You don't expect to find Christian Thielemann, guardian of alles that is deutsche, conducting Puccini. But Manon Lescaut is what he picked for his first new opera production since taking the Dresden reins, in the Stefan Herheim staging first seen in Graz.
His Wagnerian credentials were immediately validated in the Tristanesque Intermezzo, shifted from the third act to perform overture duties. Here Stefan Herheim introduced us to 'Puccini' - a silent actor - who creates Manon just as Des Grieux - here a sculptor - creates the Statue of Liberty. Monuments to freedom in feminine form, geddit? Created by men, beastly sexist men, who as Herheim reminds us with some nasty and borderline gratuitous prostitute-torture later on, seek to oppress and control women at every opportunity. Not that there isn't a profound truth lurking there, but I'm starting to find Herheim's feminist side, as previously revealed in his Lulu and Rusalka, a little too reminiscent of the censorious posturing of the Daily Mail on the subject of bikini-Kate.
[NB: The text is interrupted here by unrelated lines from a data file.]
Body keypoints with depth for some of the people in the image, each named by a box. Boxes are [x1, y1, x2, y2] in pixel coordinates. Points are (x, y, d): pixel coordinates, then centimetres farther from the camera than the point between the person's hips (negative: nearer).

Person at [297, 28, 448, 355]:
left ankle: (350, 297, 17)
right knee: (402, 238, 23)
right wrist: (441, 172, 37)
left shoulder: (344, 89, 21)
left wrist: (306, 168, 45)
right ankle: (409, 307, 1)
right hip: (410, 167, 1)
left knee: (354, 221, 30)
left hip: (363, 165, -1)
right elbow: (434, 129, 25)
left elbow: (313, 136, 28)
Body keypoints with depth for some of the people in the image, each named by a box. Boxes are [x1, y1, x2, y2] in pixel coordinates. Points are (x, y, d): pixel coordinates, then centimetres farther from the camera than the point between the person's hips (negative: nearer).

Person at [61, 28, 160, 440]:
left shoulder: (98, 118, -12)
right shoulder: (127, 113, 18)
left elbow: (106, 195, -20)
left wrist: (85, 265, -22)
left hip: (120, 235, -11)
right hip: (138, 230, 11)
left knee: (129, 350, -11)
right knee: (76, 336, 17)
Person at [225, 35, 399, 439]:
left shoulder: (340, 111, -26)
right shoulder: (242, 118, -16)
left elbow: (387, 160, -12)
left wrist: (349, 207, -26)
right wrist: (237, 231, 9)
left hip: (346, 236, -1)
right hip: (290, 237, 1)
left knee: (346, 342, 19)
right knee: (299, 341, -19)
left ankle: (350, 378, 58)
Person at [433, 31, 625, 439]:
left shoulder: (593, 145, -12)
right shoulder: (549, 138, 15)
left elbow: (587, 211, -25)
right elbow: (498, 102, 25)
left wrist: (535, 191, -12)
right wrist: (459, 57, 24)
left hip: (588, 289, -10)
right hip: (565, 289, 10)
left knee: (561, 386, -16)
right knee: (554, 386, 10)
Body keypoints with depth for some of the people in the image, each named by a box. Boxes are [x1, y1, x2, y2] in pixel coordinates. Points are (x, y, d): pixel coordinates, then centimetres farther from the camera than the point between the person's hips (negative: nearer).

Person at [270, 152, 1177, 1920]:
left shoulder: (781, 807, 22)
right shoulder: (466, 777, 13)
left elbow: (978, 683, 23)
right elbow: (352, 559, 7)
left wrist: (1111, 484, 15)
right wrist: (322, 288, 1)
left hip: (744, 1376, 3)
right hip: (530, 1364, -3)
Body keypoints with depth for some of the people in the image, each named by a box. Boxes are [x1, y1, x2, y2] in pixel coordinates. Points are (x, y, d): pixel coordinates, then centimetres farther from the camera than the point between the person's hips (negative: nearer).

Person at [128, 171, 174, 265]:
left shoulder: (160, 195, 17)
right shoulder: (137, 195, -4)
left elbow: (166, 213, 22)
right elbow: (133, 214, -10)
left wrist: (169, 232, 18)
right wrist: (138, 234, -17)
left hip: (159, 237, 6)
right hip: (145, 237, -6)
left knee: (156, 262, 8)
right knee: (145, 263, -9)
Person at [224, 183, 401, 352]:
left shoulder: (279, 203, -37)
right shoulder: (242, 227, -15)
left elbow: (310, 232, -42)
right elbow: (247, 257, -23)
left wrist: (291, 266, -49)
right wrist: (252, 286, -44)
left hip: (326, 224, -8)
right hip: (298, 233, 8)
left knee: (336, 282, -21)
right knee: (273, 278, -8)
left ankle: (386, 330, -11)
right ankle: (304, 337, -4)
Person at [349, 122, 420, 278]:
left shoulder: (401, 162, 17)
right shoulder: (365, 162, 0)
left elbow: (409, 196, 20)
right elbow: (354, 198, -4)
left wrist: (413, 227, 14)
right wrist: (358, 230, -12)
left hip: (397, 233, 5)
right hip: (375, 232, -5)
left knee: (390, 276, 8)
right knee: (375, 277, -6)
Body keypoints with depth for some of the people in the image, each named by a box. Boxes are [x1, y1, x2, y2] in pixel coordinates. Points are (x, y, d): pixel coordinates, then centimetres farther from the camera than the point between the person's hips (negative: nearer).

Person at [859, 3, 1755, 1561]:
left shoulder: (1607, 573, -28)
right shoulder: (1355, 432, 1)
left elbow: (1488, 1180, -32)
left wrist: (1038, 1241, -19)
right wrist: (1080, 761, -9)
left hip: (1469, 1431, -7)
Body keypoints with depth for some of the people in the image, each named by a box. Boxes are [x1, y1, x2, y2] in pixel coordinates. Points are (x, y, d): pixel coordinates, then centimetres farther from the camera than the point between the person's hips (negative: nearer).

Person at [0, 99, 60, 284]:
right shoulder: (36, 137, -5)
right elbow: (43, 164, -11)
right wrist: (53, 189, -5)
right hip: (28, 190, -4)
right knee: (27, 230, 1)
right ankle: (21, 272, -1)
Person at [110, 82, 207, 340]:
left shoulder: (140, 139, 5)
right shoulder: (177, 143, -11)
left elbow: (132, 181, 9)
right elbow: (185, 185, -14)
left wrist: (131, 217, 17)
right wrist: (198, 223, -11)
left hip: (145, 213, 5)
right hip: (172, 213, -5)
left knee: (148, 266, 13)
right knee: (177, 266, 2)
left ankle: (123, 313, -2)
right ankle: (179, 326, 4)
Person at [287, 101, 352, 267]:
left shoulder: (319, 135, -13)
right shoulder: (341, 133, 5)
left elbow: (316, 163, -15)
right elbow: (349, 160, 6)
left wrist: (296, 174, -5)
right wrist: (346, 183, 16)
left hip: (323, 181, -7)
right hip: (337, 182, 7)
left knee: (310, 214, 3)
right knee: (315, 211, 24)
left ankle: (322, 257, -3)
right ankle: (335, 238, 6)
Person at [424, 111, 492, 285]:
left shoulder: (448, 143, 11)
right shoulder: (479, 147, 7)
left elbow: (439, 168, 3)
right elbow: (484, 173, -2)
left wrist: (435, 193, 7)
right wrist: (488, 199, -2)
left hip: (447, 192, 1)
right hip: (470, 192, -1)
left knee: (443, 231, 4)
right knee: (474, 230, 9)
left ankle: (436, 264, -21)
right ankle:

Anyway, the sculptor's story is told in Puccini's era, and the Abbé Prévost's tale, simultaneously, in its own 18th century setting, an opportunity for some flamboyant powdering, wigging and bosom-enhancing. A giant Statue of Liberty and a chorus-packed gantry are ingeniously deployed to create everything from prison to a bed. There is no doubt about the craftsmanship of Herheim's production. His elegant and fluid switches make compelling sense of a problematic opera which in truth lurches from scene to scene like a series of ripped pages. Thielemann's supple control of the score only enhances the effect, all sweeping glamour and elegantly controlled corners. Herheim has complained about Thielemann's absence from stage rehearsals; all I can say is that music and staging had a seamless kinship.
The opera is not an easy one to cast, even for a house with Met-like resources, so in the less adequately endowed Semperoper a few shortcomings were anticipated. Unfortunately they turned out to be in the two principal roles. The Semperoper's own Christoph Pohl as Lescaut and Giorgio Berrugi as Edmondo could have graced any stage in the world, as could Maurizio Muraro, guesting as Geronte (as he will at Covent Garden: 'later').
But Norma Fantini's vibrato-thick vocals, matronly appearance and instinctively self-regarding stage persona lent little credibility to her Manon. Puccini wants us to sympathise with his hard done-by heroine; all I could do was wonder whether she likes to refer to herself in the third person singular or the first person plural. For her impressive volume and general musical accuracy she deserved the warm applause she received, but in every dramatic sense she's several years past it.
Her Des Grieux, Thiago Arancam, looks young enough to be her son, which of course didn't help. He produced a few ringing top notes, but his voice is basically undersized and his vocal production uneven. A lot just disappeared beneath the orchestra. He tried his best, and a few unkind boos at the end were not deserved - this was a casting mistake, not a shabby performance. It's a tough role which today perhaps only a Jonas Kaufmann could do justice - and what are the chances of luring him to the Semperoper?